## [Problem]
Could you transcribe the records below exactly, leaving out every picture?

Source texts of formatted documents:
------------------------
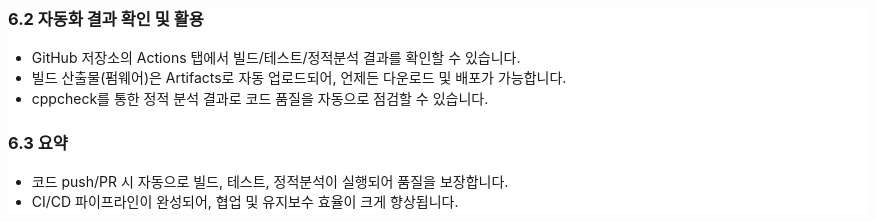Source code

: ### 6.2 자동화 결과 확인 및 활용
- GitHub 저장소의 Actions 탭에서 빌드/테스트/정적분석 결과를 확인할 수 있습니다.
- 빌드 산출물(펌웨어)은 Artifacts로 자동 업로드되어, 언제든 다운로드 및 배포가 가능합니다.
- cppcheck를 통한 정적 분석 결과로 코드 품질을 자동으로 점검할 수 있습니다.

### 6.3 요약
- 코드 push/PR 시 자동으로 빌드, 테스트, 정적분석이 실행되어 품질을 보장합니다.
- CI/CD 파이프라인이 완성되어, 협업 및 유지보수 효율이 크게 향상됩니다.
------------------------
## [Solution to this problem]
Source code

: ### 6.2 자동화 결과 확인 및 활용
- GitHub 저장소의 Actions 탭에서 빌드/테스트/정적분석 결과를 확인할 수 있습니다.
- 빌드 산출물(펌웨어)은 Artifacts로 자동 업로드되어, 언제든 다운로드 및 배포가 가능합니다.
- cppcheck를 통한 정적 분석 결과로 코드 품질을 자동으로 점검할 수 있습니다.

### 6.3 요약
- 코드 push/PR 시 자동으로 빌드, 테스트, 정적분석이 실행되어 품질을 보장합니다.
- CI/CD 파이프라인이 완성되어, 협업 및 유지보수 효율이 크게 향상됩니다.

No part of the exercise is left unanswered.